Refactoring threading code
Let us start by saying that threading is complex, hard and complicated.
A while ago I was asked to do a code review of a JoinAll() method, it looked somewhat like this:
public void JoinAll(IEnumerable<Thread> threads) { foreach (Thread thread in threads) { if(thread.Join(500)==false) thread.Abort(); } }
I was properly horrified by the use of thread.Abort(), but as you know, all rules have exceptions, so instead of commenting on the implementation details of the method, I asked to understand the entire scenario. This piece of code will probably easier than me trying to explain:
List<Thread> threads = new List<Thread>(); List<string> results = new List<string>(); foreach (string urlParam in GetUrlsToQuery()) { string url = urlParam; Thread thread = new Thread(delegate() { WebRequest wr = WebRequest.Create(url); WebResponse response = wr.GetResponse(); using (Stream stream = response.GetResponseStream()) using (StreamReader sr = new StreamReader(stream)) { string result = sr.ReadToEnd(); lock (results) { results.Add(result); } } }); threads.Add(thread); thread.Start(); } foreach (Thread thread in threads) { if(thread.Join(500)==false) thread.Abort(); } ProcessResults(results);
That piece of code is in the Page_Load method of a page. The scenario was querying remote servers for information (15 - 20 of them, most often), and there was a time limit to how long we needed to wait before we need to display the results to the user.
The code above actually works, but it is tremendously wasteful of resources (creating a thread is expensive) and not really nice way to behave to a thread, it is entirely possible to get to a point where you break up the lock mechanism and remains with a broken app because of aborted threads that were in the middle of supposedly atomic operation. Not to mention that we are likely not going to cleanup the resources very well if we abort the thread.
The hard constraint that the page must be rendered in a second or so.
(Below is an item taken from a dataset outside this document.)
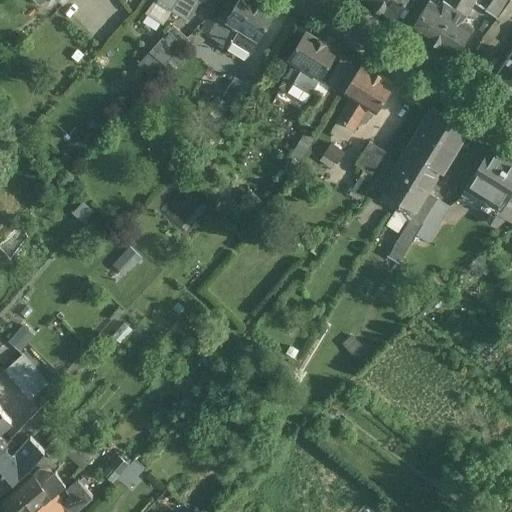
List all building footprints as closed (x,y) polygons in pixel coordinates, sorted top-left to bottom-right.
[(175,0),(157,0),(170,8),(171,8),(175,0)] [(175,0),(171,8),(189,19),(200,2),(205,1),(205,0),(175,0)] [(276,11),(257,0),(238,0),(226,21),(233,25),(239,29),(258,40),(276,11)] [(367,0),(394,18),(405,0),(367,0)] [(459,0),(444,0),(443,2),(454,9),(459,0)] [(475,0),(459,0),(454,9),(466,15),(475,0)] [(508,0),(491,0),(485,11),(497,18),(501,12),(508,0)] [(439,8),(429,2),(413,28),(434,41),(454,9),(443,2),(439,8)] [(146,21),(156,27),(165,13),(155,6),(146,21)] [(466,15),(454,9),(434,41),(455,54),(472,27),(462,21),(466,15)] [(219,16),(208,35),(222,43),(233,25),(226,21),(219,16)] [(173,25),(149,51),(164,65),(188,38),(173,25)] [(233,25),(222,43),(228,47),(239,29),(233,25)] [(258,40),(239,29),(228,47),(246,58),(251,52),(258,40)] [(338,49),(306,30),(288,59),(295,63),(320,78),(338,49)] [(511,52),(495,77),(511,89),(511,52)] [(361,64),(344,53),(327,82),(330,84),(340,89),(344,92),(361,64)] [(320,78),(295,63),(280,87),(288,92),(288,91),(306,102),(312,91),(312,92),(320,78)] [(393,84),(362,63),(361,64),(344,92),(344,93),(351,97),(367,108),(375,113),(393,84)] [(244,83),(234,77),(222,97),(233,103),(244,83)] [(340,89),(330,84),(318,103),(328,109),(340,89)] [(367,108),(351,97),(337,119),(354,129),(367,108)] [(433,106),(397,164),(398,165),(383,188),(382,189),(399,201),(399,200),(417,173),(420,175),(428,161),(423,159),(449,116),(433,106)] [(449,116),(423,159),(428,161),(420,175),(417,173),(399,200),(399,201),(401,202),(397,208),(412,217),(416,211),(417,212),(429,192),(468,128),(449,116)] [(392,154),(370,141),(356,164),(377,177),(378,177),(389,160),(392,154)] [(511,158),(491,146),(467,184),(486,196),(480,206),(481,207),(493,215),(489,220),(496,224),(506,215),(507,216),(511,207),(511,158)] [(389,160),(378,177),(377,177),(373,182),(383,188),(398,165),(389,160)] [(439,198),(429,192),(417,212),(416,211),(412,217),(400,235),(411,242),(412,242),(417,234),(439,198)] [(439,198),(417,234),(429,241),(451,206),(439,198)] [(240,203),(228,214),(241,227),(252,216),(240,203)] [(400,235),(394,245),(393,248),(389,255),(400,262),(411,242),(400,235)] [(129,245),(114,263),(126,274),(142,256),(129,245)] [(48,384),(22,353),(4,370),(29,400),(48,384)] [(0,405),(0,451),(8,444),(0,434),(0,432),(13,422),(0,405)] [(53,414),(44,406),(32,420),(41,428),(53,414)] [(20,448),(13,454),(10,451),(17,445),(13,440),(8,444),(0,451),(0,491),(30,468),(47,449),(30,437),(20,448)] [(91,458),(76,445),(67,456),(81,469),(91,458)] [(119,455),(102,473),(113,482),(129,464),(119,455)] [(35,476),(2,503),(4,506),(1,508),(4,511),(31,511),(59,492),(67,485),(69,483),(56,473),(47,482),(44,487),(35,476)] [(59,492),(31,511),(71,511),(93,495),(80,479),(68,489),(70,491),(67,494),(69,497),(66,500),(59,492)]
But here, if even two of those servers are not playing well, it is not going to render fast enough.
In short, do write code like the above.
I took the code and change it a bit, instead of explicit threading, let us use the async API instead, so we get this piece of code:
List<string> results = new List<string>(); List<WaitHandle> waitHandles = new List<WaitHandle>(); foreach (string url in GetUrlToQuery()) { WebRequest wr = WebRequest.Create(url); IAsyncResult asyncResult = wr.BeginGetResponse(delegate(IAsyncResult ar) { WebResponse response = wr.EndGetResponse(ar); using (Stream stream = response.GetResponseStream()) using (StreamReader sr = new StreamReader(stream)) { string result = sr.ReadToEnd(); lock (results) { results.Add(result); } } },null); waitHandles.Add(asyncResult.AsyncWaitHandle); } WaitHandle.WaitAll(waitHandles.ToArray(), TimeSpan.FromMilliseconds(700),false); string[] resultsCopy; lock(results) { resultsCopy = results.ToArray(); } ProcessResults(resultsCopy);
Now, instead of having a lot of blocked threads, we have moved it to the framework responsibility, we then gather all the wait handles and wait on all of them (remember, there aren't more than 20, but if more than 64 are required, we can manage as well).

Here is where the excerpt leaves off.